Let’s say instead of using propirateary products like Photoshop, Maya, and Windows, I created a project using free software like GIMP, Blender, and GNU/Linux. Then I make a decent amount of money from this project. Now, I didn’t pay a cent to the foundations and volunteers that worked to bring me GIMP, Blender, or GNU/Linux. I really should, though, shouldn’t I?
Free software makers understand their role not as selling products to a market, but contributing tools to the commons. They put their work out there, free and unrestricted for anyone to use, and they make the world better for everyone. Ethically, if I get wealthy from their work, I should spread the wealth and kick it back to them.
That’s why I’ve donated to commons-contributing foundations like Apache and Wikimedia, and use Flattr and Gittip to support certain open source programmers, after I make some money from the work that I do standing on their shoulders. Ideally, when you start out on a creative project, I’d recommend you pick a percentage of your future revenue and pledge to give that to all the free software and free resources that you make use of. That’s my point of view, my ethical stance.
From my point of view, Adobe is asking me to shell out a portion of my future revenue before I’ve actually made it.
See, that’s just disrespectful, is how I see it. Adobe believes they’re so high and mighty, so damn important, that they can just hoist themselves above the rest of the commons and demand that we pay tribute, regardless of whether we’re able to, regardless of how much their work actually ends up benefiting us, and basically regardless of any sense of social responsibility whatsoever. Adobe is violating the rules of the commons. They’re trying to take from it without necessarily putting anything back in. Who’s the thief now, Adobe?

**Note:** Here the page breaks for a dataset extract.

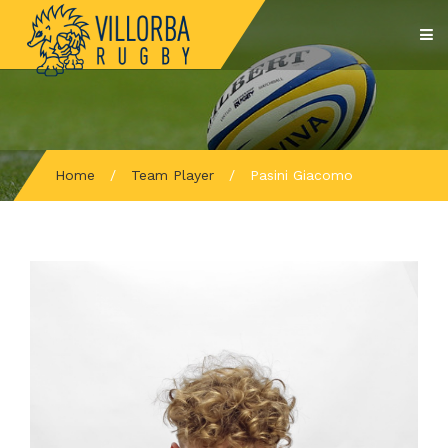
Home
/
Team Player
/
Pasini Giacomo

It’s ethically wrong to abide by Adobe’s demand to be paid, because they don’t care about how much money anyone has, or how healthy the supply of money is in the commons, and that kind of attitude is toxic for everyone.

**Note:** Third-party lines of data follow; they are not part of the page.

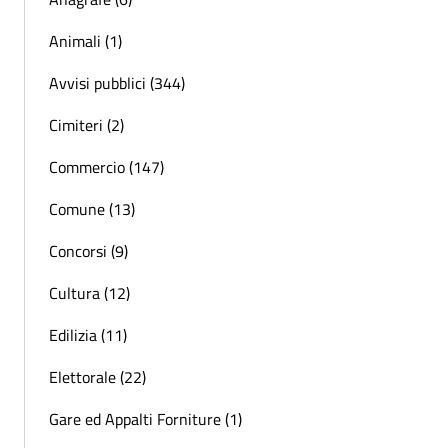
Animali (1)
Avvisi pubblici (344)
Cimiteri (2)
Commercio (147)
Comune (13)
Concorsi (9)
Cultura (12)
Edilizia (11)
Elettorale (22)
Gare ed Appalti Forniture (1)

Now, you might say, “Oh come on, Zacqary! You can’t just impose your ethics and your worldview here! You’re not in a revenue-sharing arrangement with Adobe!” To which I’d reply, “Yes I am.” And then you’d say, “No, Zac, they’re in a market, and you’re in a market, and that’s the way the world works!” And then I’d say, “Says who?” Because, didn’t you just say that I can’t impose my ethics on Adobe? Why do they get to impose their ethics on me? And then you’ll say, “Everyone else sees the world this way, and your ethics are dumb and you just don’t want to pay for things,” at which point you’ll be interrupted of the dinging sound that my torrent downloader makes because a full, DRM-free version of Photoshop has just finished downloading onto my computer, all without giving Adobe a cent.
When two different ethical stances butt heads against each other, neither of them can be objectively right. It’s ethics, not physics. You can’t look into a microscope and find Right Particles and Wrong Particles. Throughout history, the ethical stance that wins is usually the one that belongs to the people who have power.
And right now, the people with power are the pirates. Because we’ve got the torrents, we can crack the DRM, and we can encrypt our traffic to create plausible deniability. So our ethical stance is going to be the one that survives in the end, because it’s not like anyone can stop us.
But the ethics here are deeper than “lulz we pwn3d ur shit 4 free,” because, come on, human beings aren’t actually that sociopathic. We share files, and we’re more than happy to share money in a way that makes any sense. That way is not the arrogant “pay now, maybe benefit never” logic of the market. It’s commons logic, the kind where people care about their relationships to one another, and work together for everyone’s mutual benefit.
If, like Adobe, that’s not the game you want to play, you can feel free to get torn apart in the market. Because tearing you apart is the right thing to do.